:: Required work ::
The records below are to be transcribed exactly as they appear.

(Itemized modification records)
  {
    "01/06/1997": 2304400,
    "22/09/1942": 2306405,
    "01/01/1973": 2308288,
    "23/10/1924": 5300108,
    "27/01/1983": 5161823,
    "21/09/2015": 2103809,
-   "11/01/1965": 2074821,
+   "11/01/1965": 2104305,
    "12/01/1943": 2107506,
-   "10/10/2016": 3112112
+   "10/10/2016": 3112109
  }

:: Output of the exercise ::
  {
    "01/06/1997": 2304400,
    "22/09/1942": 2306405,
    "01/01/1973": 2308288,
    "23/10/1924": 5300108,
    "27/01/1983": 5161823,
    "21/09/2015": 2103809,
-   "11/01/1965": 2074821,
+   "11/01/1965": 2104305,
    "12/01/1943": 2107506,
-   "10/10/2016": 3112112
+   "10/10/2016": 3112109
  }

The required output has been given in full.